## DESCRIPTION OF THE TASK
Will you copy out, unchanged, the entries below from their first line through the line holding "1274 80 4 3 - 7.6", with both of those lines included?

## DATA LINES
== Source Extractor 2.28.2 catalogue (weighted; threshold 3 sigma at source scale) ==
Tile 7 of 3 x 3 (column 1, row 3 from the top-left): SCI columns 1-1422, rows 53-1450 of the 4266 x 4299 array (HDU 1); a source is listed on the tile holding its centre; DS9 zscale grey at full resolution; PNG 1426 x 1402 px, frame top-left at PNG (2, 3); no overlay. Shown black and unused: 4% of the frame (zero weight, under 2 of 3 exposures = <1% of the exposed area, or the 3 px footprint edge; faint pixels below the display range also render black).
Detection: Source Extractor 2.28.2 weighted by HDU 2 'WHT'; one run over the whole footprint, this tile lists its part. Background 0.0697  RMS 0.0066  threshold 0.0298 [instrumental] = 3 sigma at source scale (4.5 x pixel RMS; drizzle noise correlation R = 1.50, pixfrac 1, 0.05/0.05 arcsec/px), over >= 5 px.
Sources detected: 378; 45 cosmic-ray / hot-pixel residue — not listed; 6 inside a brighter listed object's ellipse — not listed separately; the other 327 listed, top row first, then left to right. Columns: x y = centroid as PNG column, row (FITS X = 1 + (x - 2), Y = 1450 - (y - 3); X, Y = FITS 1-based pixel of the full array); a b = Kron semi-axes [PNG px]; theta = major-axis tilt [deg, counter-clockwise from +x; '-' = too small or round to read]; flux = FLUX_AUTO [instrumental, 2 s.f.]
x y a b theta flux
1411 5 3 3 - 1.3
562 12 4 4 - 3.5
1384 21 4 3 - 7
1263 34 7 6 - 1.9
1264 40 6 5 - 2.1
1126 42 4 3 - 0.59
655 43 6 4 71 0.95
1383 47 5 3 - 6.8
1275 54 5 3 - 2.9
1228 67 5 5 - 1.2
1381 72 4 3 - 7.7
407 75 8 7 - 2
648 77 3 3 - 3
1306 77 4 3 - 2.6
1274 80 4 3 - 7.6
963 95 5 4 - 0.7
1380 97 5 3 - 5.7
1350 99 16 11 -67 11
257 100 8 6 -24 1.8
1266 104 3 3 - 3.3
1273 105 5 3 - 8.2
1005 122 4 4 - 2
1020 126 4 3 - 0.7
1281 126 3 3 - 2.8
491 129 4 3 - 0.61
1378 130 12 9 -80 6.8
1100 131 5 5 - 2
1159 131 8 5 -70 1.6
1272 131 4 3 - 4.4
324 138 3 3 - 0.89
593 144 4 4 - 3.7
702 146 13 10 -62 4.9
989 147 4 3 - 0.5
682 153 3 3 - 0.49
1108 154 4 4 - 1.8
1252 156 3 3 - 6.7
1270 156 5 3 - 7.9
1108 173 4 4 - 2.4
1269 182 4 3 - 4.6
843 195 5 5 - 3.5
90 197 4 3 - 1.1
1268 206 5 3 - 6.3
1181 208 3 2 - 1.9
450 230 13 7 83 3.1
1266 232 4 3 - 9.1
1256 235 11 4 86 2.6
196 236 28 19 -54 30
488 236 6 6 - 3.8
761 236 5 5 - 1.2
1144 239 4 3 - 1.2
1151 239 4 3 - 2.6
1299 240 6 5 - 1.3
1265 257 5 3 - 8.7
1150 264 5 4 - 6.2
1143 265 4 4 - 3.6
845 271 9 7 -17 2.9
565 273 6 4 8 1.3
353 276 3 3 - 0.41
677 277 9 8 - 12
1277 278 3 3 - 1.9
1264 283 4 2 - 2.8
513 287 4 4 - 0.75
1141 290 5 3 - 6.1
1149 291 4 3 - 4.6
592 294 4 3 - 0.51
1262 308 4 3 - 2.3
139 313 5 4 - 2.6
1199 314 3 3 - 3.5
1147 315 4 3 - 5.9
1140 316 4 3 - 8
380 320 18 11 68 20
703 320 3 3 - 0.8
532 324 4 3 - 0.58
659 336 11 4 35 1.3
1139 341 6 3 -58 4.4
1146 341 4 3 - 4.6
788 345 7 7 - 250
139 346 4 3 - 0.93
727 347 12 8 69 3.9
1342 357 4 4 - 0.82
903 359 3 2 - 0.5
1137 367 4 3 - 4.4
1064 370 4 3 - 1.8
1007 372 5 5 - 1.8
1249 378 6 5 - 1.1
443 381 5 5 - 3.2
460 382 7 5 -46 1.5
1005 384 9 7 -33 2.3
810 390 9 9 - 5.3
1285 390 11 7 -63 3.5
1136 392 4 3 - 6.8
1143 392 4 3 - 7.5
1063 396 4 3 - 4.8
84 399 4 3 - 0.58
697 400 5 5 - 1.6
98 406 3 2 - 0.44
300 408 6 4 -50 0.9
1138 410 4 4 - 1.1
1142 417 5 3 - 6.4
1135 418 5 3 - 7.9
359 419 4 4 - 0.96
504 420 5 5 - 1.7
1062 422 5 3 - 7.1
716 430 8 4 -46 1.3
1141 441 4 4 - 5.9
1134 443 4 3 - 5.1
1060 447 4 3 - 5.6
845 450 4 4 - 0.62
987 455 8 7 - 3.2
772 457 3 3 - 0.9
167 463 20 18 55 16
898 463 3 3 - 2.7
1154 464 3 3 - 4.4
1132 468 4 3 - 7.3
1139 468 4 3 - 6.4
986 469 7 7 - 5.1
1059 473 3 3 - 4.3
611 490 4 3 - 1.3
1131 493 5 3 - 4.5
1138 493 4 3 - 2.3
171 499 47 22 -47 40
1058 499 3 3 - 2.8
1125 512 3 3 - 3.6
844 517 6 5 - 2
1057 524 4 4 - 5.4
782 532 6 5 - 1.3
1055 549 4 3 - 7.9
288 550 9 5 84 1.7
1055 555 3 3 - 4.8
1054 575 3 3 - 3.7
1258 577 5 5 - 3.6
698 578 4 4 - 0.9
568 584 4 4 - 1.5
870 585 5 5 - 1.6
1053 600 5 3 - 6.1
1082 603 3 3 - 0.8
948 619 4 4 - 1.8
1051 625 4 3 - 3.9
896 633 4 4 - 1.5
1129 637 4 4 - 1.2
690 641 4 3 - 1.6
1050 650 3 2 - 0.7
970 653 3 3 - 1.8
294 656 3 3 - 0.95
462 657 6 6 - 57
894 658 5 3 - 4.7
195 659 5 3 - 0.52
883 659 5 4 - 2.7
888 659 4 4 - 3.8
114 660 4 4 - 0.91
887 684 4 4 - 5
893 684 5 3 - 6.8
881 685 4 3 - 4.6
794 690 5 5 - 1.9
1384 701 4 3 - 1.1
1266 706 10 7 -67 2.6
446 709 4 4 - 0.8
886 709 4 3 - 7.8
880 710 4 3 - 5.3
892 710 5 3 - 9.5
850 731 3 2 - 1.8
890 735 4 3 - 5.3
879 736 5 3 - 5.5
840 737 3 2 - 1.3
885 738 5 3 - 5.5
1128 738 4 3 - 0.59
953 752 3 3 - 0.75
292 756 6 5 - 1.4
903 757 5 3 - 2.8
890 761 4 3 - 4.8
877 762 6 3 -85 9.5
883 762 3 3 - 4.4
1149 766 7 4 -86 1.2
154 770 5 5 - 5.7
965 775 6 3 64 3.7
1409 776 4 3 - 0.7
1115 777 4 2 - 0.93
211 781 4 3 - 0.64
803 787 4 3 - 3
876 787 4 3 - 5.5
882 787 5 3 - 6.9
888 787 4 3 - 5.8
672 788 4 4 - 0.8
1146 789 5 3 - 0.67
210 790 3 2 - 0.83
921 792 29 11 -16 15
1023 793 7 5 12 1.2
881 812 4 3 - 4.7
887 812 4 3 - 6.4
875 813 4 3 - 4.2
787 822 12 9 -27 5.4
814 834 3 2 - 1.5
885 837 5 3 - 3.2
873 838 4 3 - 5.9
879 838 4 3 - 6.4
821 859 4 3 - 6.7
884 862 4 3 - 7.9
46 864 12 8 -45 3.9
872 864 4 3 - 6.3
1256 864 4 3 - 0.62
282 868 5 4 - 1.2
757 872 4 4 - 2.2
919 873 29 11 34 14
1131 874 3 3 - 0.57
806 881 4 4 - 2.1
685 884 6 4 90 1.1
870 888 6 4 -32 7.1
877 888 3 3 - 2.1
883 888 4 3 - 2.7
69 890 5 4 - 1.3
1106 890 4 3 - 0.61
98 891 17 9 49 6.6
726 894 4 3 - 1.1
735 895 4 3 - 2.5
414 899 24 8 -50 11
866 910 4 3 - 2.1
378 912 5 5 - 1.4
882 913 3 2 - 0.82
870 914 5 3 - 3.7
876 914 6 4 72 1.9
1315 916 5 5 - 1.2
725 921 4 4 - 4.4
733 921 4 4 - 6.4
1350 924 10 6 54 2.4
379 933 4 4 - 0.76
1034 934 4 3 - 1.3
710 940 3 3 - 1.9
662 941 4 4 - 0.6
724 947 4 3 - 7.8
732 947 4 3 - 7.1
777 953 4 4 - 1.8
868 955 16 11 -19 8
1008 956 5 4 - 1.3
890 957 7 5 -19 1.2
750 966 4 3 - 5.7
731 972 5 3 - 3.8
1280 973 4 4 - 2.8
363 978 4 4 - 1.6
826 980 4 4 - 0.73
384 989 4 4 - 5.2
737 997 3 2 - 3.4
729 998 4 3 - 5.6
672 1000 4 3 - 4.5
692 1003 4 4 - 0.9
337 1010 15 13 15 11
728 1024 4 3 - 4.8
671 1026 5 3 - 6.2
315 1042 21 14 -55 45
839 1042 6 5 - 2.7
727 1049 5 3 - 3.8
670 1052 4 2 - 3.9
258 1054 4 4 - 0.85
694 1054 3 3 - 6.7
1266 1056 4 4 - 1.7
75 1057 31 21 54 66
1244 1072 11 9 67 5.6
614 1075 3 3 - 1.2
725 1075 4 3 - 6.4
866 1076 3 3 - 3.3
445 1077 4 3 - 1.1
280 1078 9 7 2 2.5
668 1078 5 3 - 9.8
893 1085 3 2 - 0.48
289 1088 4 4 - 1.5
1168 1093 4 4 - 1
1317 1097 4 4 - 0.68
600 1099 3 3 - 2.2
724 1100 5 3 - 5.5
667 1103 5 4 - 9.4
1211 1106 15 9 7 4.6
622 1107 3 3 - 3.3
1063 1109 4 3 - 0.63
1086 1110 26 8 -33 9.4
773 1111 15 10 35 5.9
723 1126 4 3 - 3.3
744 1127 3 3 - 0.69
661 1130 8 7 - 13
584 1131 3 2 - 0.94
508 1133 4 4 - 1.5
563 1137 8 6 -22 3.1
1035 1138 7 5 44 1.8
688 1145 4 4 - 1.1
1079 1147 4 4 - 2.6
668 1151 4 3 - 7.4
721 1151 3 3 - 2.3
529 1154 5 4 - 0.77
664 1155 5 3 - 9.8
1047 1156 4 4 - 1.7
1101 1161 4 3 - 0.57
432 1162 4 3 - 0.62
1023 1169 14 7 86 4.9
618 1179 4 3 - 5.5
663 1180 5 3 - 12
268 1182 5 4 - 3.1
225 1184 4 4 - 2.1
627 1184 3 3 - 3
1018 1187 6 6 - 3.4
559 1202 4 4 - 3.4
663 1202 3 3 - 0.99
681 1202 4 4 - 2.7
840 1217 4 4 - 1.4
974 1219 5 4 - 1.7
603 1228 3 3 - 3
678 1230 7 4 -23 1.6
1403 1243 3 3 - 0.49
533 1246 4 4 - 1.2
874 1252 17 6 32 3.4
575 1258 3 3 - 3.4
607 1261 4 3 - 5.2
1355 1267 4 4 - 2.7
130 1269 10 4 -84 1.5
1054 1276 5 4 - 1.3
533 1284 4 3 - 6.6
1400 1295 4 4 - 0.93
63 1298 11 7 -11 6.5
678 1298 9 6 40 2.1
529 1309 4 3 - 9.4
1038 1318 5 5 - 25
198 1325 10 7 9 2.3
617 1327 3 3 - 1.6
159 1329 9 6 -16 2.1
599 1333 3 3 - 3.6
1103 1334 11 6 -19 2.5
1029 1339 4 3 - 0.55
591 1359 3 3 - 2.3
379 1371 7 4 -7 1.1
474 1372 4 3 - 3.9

## RESPONSE TO THE EXERCISE
== Source Extractor 2.28.2 catalogue (weighted; threshold 3 sigma at source scale) ==
Tile 7 of 3 x 3 (column 1, row 3 from the top-left): SCI columns 1-1422, rows 53-1450 of the 4266 x 4299 array (HDU 1); a source is listed on the tile holding its centre; DS9 zscale grey at full resolution; PNG 1426 x 1402 px, frame top-left at PNG (2, 3); no overlay. Shown black and unused: 4% of the frame (zero weight, under 2 of 3 exposures = <1% of the exposed area, or the 3 px footprint edge; faint pixels below the display range also render black).
Detection: Source Extractor 2.28.2 weighted by HDU 2 'WHT'; one run over the whole footprint, this tile lists its part. Background 0.0697  RMS 0.0066  threshold 0.0298 [instrumental] = 3 sigma at source scale (4.5 x pixel RMS; drizzle noise correlation R = 1.50, pixfrac 1, 0.05/0.05 arcsec/px), over >= 5 px.
Sources detected: 378; 45 cosmic-ray / hot-pixel residue — not listed; 6 inside a brighter listed object's ellipse — not listed separately; the other 327 listed, top row first, then left to right. Columns: x y = centroid as PNG column, row (FITS X = 1 + (x - 2), Y = 1450 - (y - 3); X, Y = FITS 1-based pixel of the full array); a b = Kron semi-axes [PNG px]; theta = major-axis tilt [deg, counter-clockwise from +x; '-' = too small or round to read]; flux = FLUX_AUTO [instrumental, 2 s.f.]
x y a b theta flux
1411 5 3 3 - 1.3
562 12 4 4 - 3.5
1384 21 4 3 - 7
1263 34 7 6 - 1.9
1264 40 6 5 - 2.1
1126 42 4 3 - 0.59
655 43 6 4 71 0.95
1383 47 5 3 - 6.8
1275 54 5 3 - 2.9
1228 67 5 5 - 1.2
1381 72 4 3 - 7.7
407 75 8 7 - 2
648 77 3 3 - 3
1306 77 4 3 - 2.6
1274 80 4 3 - 7.6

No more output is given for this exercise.